> Work instruction
Exact copies of the records below are needed, free of pictures.

##### Record excerpts #####

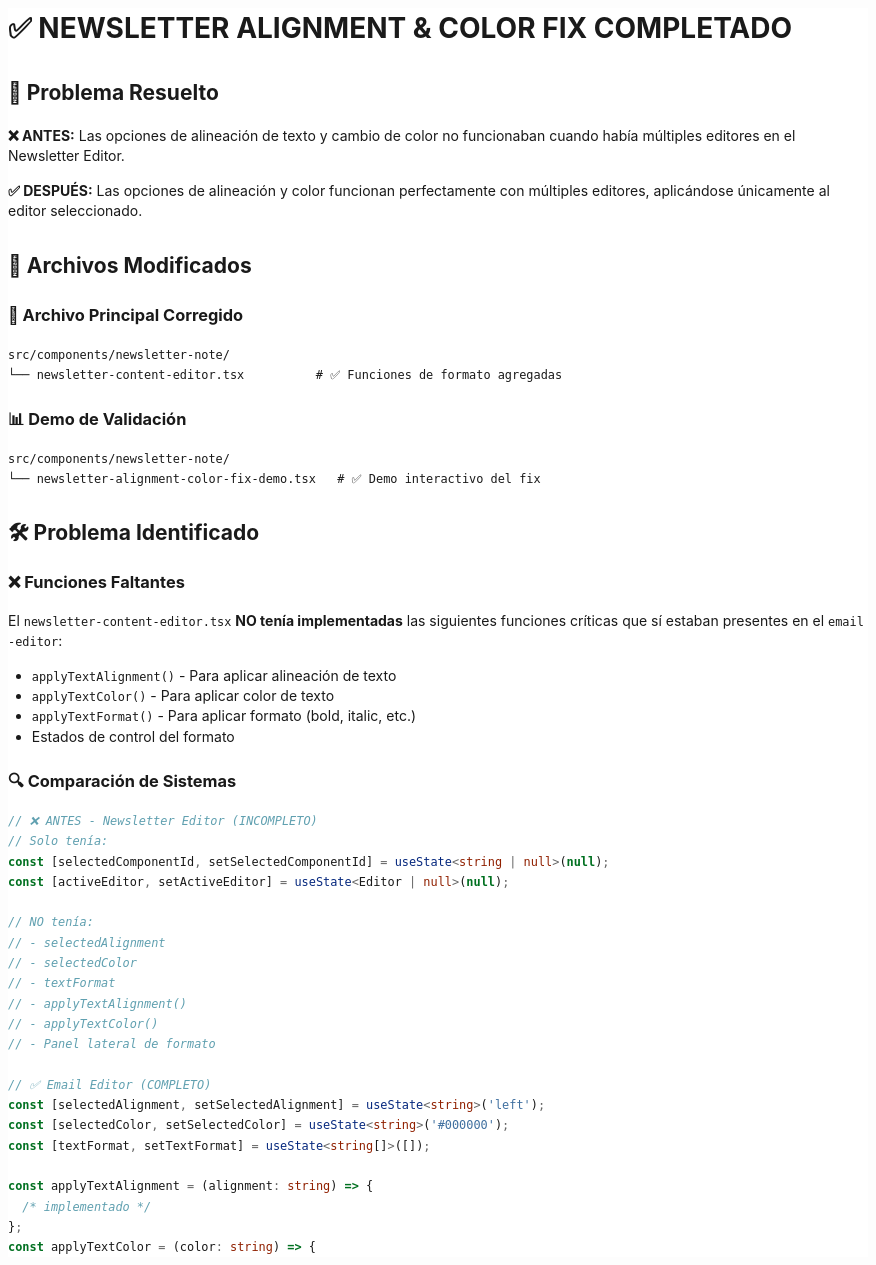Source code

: # ✅ NEWSLETTER ALIGNMENT & COLOR FIX COMPLETADO

## 🎯 **Problema Resuelto**

**❌ ANTES:** Las opciones de alineación de texto y cambio de color no funcionaban cuando había múltiples editores en el Newsletter Editor.

**✅ DESPUÉS:** Las opciones de alineación y color funcionan perfectamente con múltiples editores, aplicándose únicamente al editor seleccionado.

## 📁 **Archivos Modificados**

### **🎯 Archivo Principal Corregido**

```
src/components/newsletter-note/
└── newsletter-content-editor.tsx          # ✅ Funciones de formato agregadas
```

### **📊 Demo de Validación**

```
src/components/newsletter-note/
└── newsletter-alignment-color-fix-demo.tsx   # ✅ Demo interactivo del fix
```

## 🛠️ **Problema Identificado**

### **❌ Funciones Faltantes**

El `newsletter-content-editor.tsx` **NO tenía implementadas** las siguientes funciones críticas que sí estaban presentes en el `email-editor`:

- `applyTextAlignment()` - Para aplicar alineación de texto
- `applyTextColor()` - Para aplicar color de texto
- `applyTextFormat()` - Para aplicar formato (bold, italic, etc.)
- Estados de control del formato

### **🔍 Comparación de Sistemas**

```typescript
// ❌ ANTES - Newsletter Editor (INCOMPLETO)
// Solo tenía:
const [selectedComponentId, setSelectedComponentId] = useState<string | null>(null);
const [activeEditor, setActiveEditor] = useState<Editor | null>(null);

// NO tenía:
// - selectedAlignment
// - selectedColor
// - textFormat
// - applyTextAlignment()
// - applyTextColor()
// - Panel lateral de formato

// ✅ Email Editor (COMPLETO)
const [selectedAlignment, setSelectedAlignment] = useState<string>('left');
const [selectedColor, setSelectedColor] = useState<string>('#000000');
const [textFormat, setTextFormat] = useState<string[]>([]);

const applyTextAlignment = (alignment: string) => {
  /* implementado */
};
const applyTextColor = (color: string) => {
```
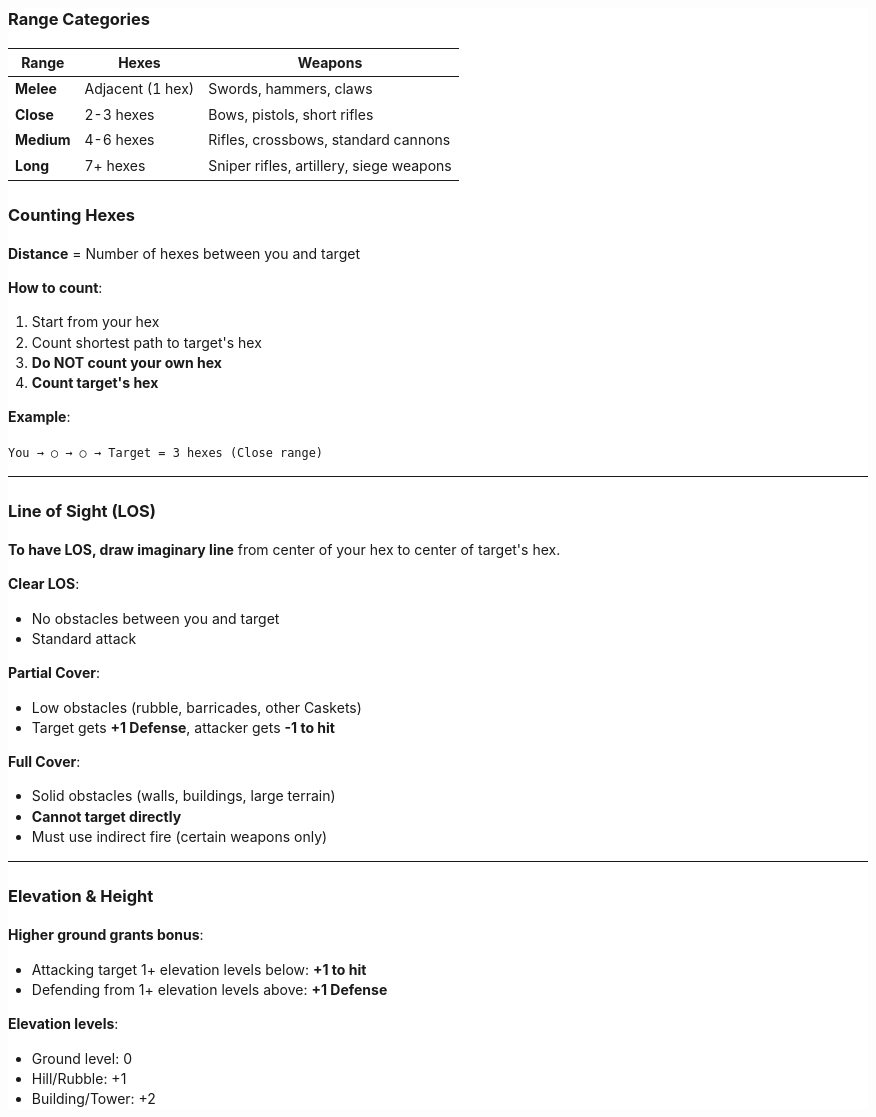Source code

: ### Range Categories

| Range | Hexes | Weapons |
|-------|-------|---------|
| **Melee** | Adjacent (1 hex) | Swords, hammers, claws |
| **Close** | 2-3 hexes | Bows, pistols, short rifles |
| **Medium** | 4-6 hexes | Rifles, crossbows, standard cannons |
| **Long** | 7+ hexes | Sniper rifles, artillery, siege weapons |

### Counting Hexes

**Distance** = Number of hexes between you and target

**How to count**:
1. Start from your hex
2. Count shortest path to target's hex
3. **Do NOT count your own hex**
4. **Count target's hex**

**Example**:
```
You → ○ → ○ → Target = 3 hexes (Close range)
```

---

### Line of Sight (LOS)

**To have LOS, draw imaginary line** from center of your hex to center of target's hex.

**Clear LOS**:
- No obstacles between you and target
- Standard attack

**Partial Cover**:
- Low obstacles (rubble, barricades, other Caskets)
- Target gets **+1 Defense**, attacker gets **-1 to hit**

**Full Cover**:
- Solid obstacles (walls, buildings, large terrain)
- **Cannot target directly**
- Must use indirect fire (certain weapons only)

---

### Elevation & Height

**Higher ground grants bonus**:
- Attacking target 1+ elevation levels below: **+1 to hit**
- Defending from 1+ elevation levels above: **+1 Defense**

**Elevation levels**:
- Ground level: 0
- Hill/Rubble: +1
- Building/Tower: +2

#####

> Response box
Source code

: # ✅ NEWSLETTER ALIGNMENT & COLOR FIX COMPLETADO

## 🎯 **Problema Resuelto**

**❌ ANTES:** Las opciones de alineación de texto y cambio de color no funcionaban cuando había múltiples editores en el Newsletter Editor.

**✅ DESPUÉS:** Las opciones de alineación y color funcionan perfectamente con múltiples editores, aplicándose únicamente al editor seleccionado.

## 📁 **Archivos Modificados**

### **🎯 Archivo Principal Corregido**

```
src/components/newsletter-note/
└── newsletter-content-editor.tsx          # ✅ Funciones de formato agregadas
```

### **📊 Demo de Validación**

```
src/components/newsletter-note/
└── newsletter-alignment-color-fix-demo.tsx   # ✅ Demo interactivo del fix
```

## 🛠️ **Problema Identificado**

### **❌ Funciones Faltantes**

El `newsletter-content-editor.tsx` **NO tenía implementadas** las siguientes funciones críticas que sí estaban presentes en el `email-editor`:

- `applyTextAlignment()` - Para aplicar alineación de texto
- `applyTextColor()` - Para aplicar color de texto
- `applyTextFormat()` - Para aplicar formato (bold, italic, etc.)
- Estados de control del formato

### **🔍 Comparación de Sistemas**

```typescript
// ❌ ANTES - Newsletter Editor (INCOMPLETO)
// Solo tenía:
const [selectedComponentId, setSelectedComponentId] = useState<string | null>(null);
const [activeEditor, setActiveEditor] = useState<Editor | null>(null);

// NO tenía:
// - selectedAlignment
// - selectedColor
// - textFormat
// - applyTextAlignment()
// - applyTextColor()
// - Panel lateral de formato

// ✅ Email Editor (COMPLETO)
const [selectedAlignment, setSelectedAlignment] = useState<string>('left');
const [selectedColor, setSelectedColor] = useState<string>('#000000');
const [textFormat, setTextFormat] = useState<string[]>([]);

const applyTextAlignment = (alignment: string) => {
  /* implementado */
};
const applyTextColor = (color: string) => {
```
Source code

: ### Range Categories

| Range | Hexes | Weapons |
|-------|-------|---------|
| **Melee** | Adjacent (1 hex) | Swords, hammers, claws |
| **Close** | 2-3 hexes | Bows, pistols, short rifles |
| **Medium** | 4-6 hexes | Rifles, crossbows, standard cannons |
| **Long** | 7+ hexes | Sniper rifles, artillery, siege weapons |

### Counting Hexes

**Distance** = Number of hexes between you and target

**How to count**:
1. Start from your hex
2. Count shortest path to target's hex
3. **Do NOT count your own hex**
4. **Count target's hex**

**Example**:
```
You → ○ → ○ → Target = 3 hexes (Close range)
```

---

### Line of Sight (LOS)

**To have LOS, draw imaginary line** from center of your hex to center of target's hex.

**Clear LOS**:
- No obstacles between you and target
- Standard attack

**Partial Cover**:
- Low obstacles (rubble, barricades, other Caskets)
- Target gets **+1 Defense**, attacker gets **-1 to hit**

**Full Cover**:
- Solid obstacles (walls, buildings, large terrain)
- **Cannot target directly**
- Must use indirect fire (certain weapons only)

---

### Elevation & Height

**Higher ground grants bonus**:
- Attacking target 1+ elevation levels below: **+1 to hit**
- Defending from 1+ elevation levels above: **+1 Defense**

**Elevation levels**:
- Ground level: 0
- Hill/Rubble: +1
- Building/Tower: +2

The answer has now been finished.